┌─ Data excerpts

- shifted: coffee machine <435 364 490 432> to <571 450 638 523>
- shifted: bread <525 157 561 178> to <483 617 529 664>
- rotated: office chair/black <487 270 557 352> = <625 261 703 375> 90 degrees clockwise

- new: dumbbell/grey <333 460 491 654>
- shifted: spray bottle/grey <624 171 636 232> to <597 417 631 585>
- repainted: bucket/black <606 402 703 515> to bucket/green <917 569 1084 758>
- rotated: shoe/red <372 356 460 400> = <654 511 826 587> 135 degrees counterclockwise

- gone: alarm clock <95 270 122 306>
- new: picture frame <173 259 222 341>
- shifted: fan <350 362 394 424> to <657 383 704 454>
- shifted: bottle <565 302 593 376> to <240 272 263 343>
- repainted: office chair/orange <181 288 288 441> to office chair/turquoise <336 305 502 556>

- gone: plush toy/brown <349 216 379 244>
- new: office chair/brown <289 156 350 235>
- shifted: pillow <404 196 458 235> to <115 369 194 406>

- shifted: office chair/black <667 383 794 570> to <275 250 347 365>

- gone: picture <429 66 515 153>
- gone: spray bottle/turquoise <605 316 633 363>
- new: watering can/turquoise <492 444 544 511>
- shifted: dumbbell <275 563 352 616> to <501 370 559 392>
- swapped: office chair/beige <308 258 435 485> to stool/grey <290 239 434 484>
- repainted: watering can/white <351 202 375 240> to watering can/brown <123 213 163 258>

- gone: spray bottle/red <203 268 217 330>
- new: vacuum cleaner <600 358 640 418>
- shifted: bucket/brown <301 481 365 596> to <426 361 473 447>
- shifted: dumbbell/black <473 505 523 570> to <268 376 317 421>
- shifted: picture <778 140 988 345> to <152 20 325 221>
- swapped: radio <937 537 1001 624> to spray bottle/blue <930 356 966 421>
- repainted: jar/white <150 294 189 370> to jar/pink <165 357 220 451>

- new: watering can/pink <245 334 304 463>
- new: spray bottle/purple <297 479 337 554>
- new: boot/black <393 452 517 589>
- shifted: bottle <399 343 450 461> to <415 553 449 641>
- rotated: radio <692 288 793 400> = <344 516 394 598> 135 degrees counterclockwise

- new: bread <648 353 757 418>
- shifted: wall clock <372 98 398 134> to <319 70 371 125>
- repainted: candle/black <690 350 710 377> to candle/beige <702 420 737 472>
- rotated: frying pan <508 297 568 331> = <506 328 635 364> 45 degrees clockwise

└─

- _Prompt_:
Set down all the entries again, word for word.

- _Exercise solution_:
- shifted: coffee machine <435 364 490 432> to <571 450 638 523>
- shifted: bread <525 157 561 178> to <483 617 529 664>
- rotated: office chair/black <487 270 557 352> = <625 261 703 375> 90 degrees clockwise

- new: dumbbell/grey <333 460 491 654>
- shifted: spray bottle/grey <624 171 636 232> to <597 417 631 585>
- repainted: bucket/black <606 402 703 515> to bucket/green <917 569 1084 758>
- rotated: shoe/red <372 356 460 400> = <654 511 826 587> 135 degrees counterclockwise

- gone: alarm clock <95 270 122 306>
- new: picture frame <173 259 222 341>
- shifted: fan <350 362 394 424> to <657 383 704 454>
- shifted: bottle <565 302 593 376> to <240 272 263 343>
- repainted: office chair/orange <181 288 288 441> to office chair/turquoise <336 305 502 556>

- gone: plush toy/brown <349 216 379 244>
- new: office chair/brown <289 156 350 235>
- shifted: pillow <404 196 458 235> to <115 369 194 406>

- shifted: office chair/black <667 383 794 570> to <275 250 347 365>

- gone: picture <429 66 515 153>
- gone: spray bottle/turquoise <605 316 633 363>
- new: watering can/turquoise <492 444 544 511>
- shifted: dumbbell <275 563 352 616> to <501 370 559 392>
- swapped: office chair/beige <308 258 435 485> to stool/grey <290 239 434 484>
- repainted: watering can/white <351 202 375 240> to watering can/brown <123 213 163 258>

- gone: spray bottle/red <203 268 217 330>
- new: vacuum cleaner <600 358 640 418>
- shifted: bucket/brown <301 481 365 596> to <426 361 473 447>
- shifted: dumbbell/black <473 505 523 570> to <268 376 317 421>
- shifted: picture <778 140 988 345> to <152 20 325 221>
- swapped: radio <937 537 1001 624> to spray bottle/blue <930 356 966 421>
- repainted: jar/white <150 294 189 370> to jar/pink <165 357 220 451>

- new: watering can/pink <245 334 304 463>
- new: spray bottle/purple <297 479 337 554>
- new: boot/black <393 452 517 589>
- shifted: bottle <399 343 450 461> to <415 553 449 641>
- rotated: radio <692 288 793 400> = <344 516 394 598> 135 degrees counterclockwise

- new: bread <648 353 757 418>
- shifted: wall clock <372 98 398 134> to <319 70 371 125>
- repainted: candle/black <690 350 710 377> to candle/beige <702 420 737 472>
- rotated: frying pan <508 297 568 331> = <506 328 635 364> 45 degrees clockwise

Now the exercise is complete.